Wer in seinem apostolischen Tun keine Geduld hat, möchte unwillkürlich den Rhythmus Gottes durch seinen eigenen ersetzen. Er möchte die Werke Gottes an den Werken von Menschen messen, die, nur auf sich selbst bauend, in Eile sind, weil ihre Zeit kurz ist und sie befürchten, den Augenblick zu verpassen. Auch hinter einem apostolischen Bemühen kann sich die Einstellung des »Machers= verbergen. Dann ist es, als wollte man den Heiligen Geist belehren – oder als hätte man vergessen, daß er es ist, der in den Seelen wirkt. Die Geduld wird so zum Ausdruck der Demut, die uns oft nicht gelingen mag, uns aber gelingen müßte. Geduld bedeutet sich in die Wirklichkeit und in die Zeit einzufügen, aktiv, doch ohne zu versuchen, die Pflanze partout zum Wachsen zu bringen. Die Geduld kennt die eigenen Grenzen und die der anderen. Sie hat die innere Kraft zu warten, wenn sich jemand der wunderbaren Welt des christlichen Glaubens noch nicht öffnet. Nicht selten ist die Sehnsucht nach Gott wie ein unterirdischer Strom, den ein Mensch zuerst ahnt, dann dunkel hört, bis er schließlich durstig wird. Der Gutsbesitzer im Gleichnis11 kennt nicht nur eine Zeit zur Anwerbung von Arbeitern: er geht früh am Morgen, dann um die Mittagszeit, dann am frühen Nachmittag, ja sogar bis zum Abend, Knechte zu dingen, denen er dann den vollen Lohn gibt. Lassen wir Christus Zeit und Rhythmus bestimmen. Arbeiten wir geduldig und beharrlich in seinem Weinberg. Beten wir dafür, unsere Freunde möchten gerade durch unsere Geduld spüren, daß wir sie selbst und nicht bloß ein wenig ihres Lebens Christus zuführen wollen. Und außerdem: Warum ungeduldig sein gegenüber den anderen, wenn der Herr soviel Geduld mit uns hat? Die Liebe, sagt der Apostel, trägt alles, glaubt alles, hofft alles, hält allem stand12. Sie ist geduldig, beharrlich, ausdauernd und, wann Gott es will, fruchtbar.

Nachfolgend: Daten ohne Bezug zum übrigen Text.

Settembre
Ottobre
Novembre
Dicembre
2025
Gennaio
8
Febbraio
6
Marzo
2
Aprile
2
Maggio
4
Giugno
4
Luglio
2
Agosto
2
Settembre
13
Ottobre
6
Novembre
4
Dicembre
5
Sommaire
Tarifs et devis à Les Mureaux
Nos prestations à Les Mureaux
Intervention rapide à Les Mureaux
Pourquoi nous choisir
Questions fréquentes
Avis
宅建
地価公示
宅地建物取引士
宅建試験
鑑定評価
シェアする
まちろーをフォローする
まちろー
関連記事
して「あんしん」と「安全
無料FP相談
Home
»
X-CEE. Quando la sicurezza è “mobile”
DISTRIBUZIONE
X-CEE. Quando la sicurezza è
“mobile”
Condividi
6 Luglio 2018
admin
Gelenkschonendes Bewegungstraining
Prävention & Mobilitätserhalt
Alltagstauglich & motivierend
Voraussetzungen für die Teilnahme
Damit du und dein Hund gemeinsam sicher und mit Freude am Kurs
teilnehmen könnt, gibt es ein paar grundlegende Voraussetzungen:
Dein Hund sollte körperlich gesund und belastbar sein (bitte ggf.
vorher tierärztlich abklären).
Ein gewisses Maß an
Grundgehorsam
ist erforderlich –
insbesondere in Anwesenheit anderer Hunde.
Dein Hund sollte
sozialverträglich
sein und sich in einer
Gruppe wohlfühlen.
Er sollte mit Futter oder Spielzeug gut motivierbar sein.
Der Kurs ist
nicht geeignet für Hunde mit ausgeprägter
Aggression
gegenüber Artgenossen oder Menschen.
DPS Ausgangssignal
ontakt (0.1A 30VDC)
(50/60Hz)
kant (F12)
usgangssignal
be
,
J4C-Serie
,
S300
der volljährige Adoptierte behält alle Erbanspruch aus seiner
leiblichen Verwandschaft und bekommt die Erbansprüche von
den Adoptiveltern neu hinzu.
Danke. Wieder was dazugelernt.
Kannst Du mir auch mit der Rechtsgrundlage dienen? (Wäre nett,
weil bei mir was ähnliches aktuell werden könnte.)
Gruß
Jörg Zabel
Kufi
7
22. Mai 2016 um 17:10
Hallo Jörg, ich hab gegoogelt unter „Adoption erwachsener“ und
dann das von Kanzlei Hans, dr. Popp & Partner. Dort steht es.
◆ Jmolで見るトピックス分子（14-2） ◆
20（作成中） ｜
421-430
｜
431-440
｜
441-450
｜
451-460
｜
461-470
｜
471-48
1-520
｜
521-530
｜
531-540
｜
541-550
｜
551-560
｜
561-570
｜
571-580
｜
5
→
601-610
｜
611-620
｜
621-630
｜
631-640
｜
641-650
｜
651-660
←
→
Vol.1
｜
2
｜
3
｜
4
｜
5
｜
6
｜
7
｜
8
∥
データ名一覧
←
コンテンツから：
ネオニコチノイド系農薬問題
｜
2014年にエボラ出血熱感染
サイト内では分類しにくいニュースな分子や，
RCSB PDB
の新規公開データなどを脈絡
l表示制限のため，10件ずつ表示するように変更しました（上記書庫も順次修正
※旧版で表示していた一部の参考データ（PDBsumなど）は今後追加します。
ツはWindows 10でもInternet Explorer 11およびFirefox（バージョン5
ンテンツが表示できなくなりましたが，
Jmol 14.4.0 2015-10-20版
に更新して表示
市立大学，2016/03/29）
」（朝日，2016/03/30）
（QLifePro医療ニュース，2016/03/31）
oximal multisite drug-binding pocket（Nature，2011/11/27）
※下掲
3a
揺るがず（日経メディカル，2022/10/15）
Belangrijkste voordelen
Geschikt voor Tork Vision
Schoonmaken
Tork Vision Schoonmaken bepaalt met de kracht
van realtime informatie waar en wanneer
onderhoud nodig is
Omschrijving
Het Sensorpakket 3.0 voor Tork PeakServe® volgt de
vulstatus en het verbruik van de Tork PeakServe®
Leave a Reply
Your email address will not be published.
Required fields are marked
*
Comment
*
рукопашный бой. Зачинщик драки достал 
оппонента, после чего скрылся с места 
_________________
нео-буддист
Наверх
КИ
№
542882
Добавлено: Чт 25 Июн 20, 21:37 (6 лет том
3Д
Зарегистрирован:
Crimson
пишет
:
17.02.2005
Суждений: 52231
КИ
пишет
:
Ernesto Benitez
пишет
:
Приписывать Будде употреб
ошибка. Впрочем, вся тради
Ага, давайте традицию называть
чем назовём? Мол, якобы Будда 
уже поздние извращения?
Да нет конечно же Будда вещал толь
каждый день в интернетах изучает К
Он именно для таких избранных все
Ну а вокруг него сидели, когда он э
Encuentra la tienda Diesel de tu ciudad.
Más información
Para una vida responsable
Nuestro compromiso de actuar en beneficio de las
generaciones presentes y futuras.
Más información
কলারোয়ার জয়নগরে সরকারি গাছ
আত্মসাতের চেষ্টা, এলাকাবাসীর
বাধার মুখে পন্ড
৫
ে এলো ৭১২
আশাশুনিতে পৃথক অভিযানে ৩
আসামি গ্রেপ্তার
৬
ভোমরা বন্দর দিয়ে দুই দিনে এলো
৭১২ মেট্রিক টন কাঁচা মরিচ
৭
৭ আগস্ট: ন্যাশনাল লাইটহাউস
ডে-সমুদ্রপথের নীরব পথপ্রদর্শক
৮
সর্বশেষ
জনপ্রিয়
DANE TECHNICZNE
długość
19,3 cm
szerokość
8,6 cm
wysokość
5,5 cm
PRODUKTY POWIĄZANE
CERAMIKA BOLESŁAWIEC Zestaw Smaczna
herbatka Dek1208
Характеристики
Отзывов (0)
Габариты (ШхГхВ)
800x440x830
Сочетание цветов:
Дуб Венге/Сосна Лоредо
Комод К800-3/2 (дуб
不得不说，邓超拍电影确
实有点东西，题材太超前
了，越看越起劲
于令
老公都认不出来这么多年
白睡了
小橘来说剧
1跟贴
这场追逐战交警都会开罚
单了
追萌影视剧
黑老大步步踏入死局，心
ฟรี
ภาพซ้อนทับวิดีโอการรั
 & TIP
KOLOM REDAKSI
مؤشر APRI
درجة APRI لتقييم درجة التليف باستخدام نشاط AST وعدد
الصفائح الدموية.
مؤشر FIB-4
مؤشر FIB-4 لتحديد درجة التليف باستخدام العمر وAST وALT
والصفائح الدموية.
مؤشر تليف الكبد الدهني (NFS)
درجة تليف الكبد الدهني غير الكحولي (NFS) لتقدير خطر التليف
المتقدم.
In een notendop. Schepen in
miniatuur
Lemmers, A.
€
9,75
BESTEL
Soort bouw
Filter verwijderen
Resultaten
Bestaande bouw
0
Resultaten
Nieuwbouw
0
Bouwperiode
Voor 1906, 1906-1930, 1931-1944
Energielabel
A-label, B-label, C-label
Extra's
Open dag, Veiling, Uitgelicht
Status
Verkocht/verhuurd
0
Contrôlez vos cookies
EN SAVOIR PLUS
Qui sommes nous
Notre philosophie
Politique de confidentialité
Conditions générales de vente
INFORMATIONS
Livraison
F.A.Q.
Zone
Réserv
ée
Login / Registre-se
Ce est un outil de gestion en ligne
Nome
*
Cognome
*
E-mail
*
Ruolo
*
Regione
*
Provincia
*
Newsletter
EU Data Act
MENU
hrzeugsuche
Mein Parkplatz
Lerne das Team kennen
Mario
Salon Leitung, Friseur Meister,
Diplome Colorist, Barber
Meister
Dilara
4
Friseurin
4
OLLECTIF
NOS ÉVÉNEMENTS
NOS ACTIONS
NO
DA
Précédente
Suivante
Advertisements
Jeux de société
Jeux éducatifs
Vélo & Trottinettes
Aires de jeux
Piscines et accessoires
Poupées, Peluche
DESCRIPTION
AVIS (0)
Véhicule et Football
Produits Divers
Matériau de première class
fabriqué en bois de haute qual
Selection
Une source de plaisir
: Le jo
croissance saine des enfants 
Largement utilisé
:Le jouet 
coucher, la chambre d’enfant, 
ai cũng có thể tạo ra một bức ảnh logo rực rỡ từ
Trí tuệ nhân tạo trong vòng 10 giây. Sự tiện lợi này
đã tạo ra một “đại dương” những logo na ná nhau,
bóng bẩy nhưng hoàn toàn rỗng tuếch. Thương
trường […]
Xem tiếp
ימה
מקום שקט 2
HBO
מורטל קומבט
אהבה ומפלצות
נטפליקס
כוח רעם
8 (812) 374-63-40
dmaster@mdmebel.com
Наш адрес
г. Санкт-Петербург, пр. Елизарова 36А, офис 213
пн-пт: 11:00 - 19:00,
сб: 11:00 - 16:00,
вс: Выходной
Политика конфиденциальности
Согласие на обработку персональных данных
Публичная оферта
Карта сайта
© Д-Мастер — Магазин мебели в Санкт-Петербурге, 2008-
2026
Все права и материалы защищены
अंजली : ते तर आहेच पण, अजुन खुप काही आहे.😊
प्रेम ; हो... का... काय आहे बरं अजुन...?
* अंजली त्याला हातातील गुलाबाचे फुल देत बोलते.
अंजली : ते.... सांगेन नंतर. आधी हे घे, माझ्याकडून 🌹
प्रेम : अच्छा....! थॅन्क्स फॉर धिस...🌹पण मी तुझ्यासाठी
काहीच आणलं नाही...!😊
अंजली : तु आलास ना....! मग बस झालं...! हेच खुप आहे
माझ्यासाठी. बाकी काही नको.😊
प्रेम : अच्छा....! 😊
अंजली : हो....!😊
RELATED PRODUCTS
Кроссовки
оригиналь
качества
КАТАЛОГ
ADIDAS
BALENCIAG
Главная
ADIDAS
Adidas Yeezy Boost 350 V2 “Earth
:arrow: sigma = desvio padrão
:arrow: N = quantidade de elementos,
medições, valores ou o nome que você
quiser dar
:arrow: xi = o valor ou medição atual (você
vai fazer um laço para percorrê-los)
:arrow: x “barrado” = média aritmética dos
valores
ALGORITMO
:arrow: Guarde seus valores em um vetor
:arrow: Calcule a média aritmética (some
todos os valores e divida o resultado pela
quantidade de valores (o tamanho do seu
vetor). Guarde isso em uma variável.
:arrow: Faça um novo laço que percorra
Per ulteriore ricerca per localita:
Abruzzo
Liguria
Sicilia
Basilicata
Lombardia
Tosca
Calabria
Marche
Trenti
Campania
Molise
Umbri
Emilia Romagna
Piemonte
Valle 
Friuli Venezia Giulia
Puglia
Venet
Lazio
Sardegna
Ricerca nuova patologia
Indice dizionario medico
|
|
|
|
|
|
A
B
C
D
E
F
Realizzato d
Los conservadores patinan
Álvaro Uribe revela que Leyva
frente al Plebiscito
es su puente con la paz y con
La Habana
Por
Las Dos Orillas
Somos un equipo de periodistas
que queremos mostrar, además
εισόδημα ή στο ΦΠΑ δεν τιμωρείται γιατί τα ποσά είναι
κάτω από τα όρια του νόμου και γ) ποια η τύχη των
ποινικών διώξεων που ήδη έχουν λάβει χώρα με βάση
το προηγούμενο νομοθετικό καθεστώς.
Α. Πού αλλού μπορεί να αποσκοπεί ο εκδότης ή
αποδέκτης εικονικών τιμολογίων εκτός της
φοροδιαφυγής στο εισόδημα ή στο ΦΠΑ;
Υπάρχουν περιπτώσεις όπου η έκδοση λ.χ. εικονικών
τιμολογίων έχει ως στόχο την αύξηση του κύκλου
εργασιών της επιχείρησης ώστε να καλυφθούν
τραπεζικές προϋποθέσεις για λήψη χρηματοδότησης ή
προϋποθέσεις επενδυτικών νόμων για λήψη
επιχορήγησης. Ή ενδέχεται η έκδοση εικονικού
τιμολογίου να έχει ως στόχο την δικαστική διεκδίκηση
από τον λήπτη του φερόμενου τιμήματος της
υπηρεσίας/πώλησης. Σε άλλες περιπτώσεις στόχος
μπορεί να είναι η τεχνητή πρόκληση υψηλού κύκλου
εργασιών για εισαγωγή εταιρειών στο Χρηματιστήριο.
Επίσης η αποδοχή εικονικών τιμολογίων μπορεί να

Lk 21,12-19. – 2 Joh 15,20. – 3 Joh 16,33. – 4 J.Pieper, Vom Sinn der Tapferkeit, München 1963, S.51. – 5 Thomas von Kempen, Nachfolge Christi, 3,4. – 6 Hebr 10,36.39. – 7 1 Kor 13,4. – 8 R.Guardini, Der Herr, Würzburg 1951, S.191. – 9 Mt 13,13. – 10 Joh 16,12. – 11 vgl. Mt 20,1-16. – 12 1 Kor 13,7.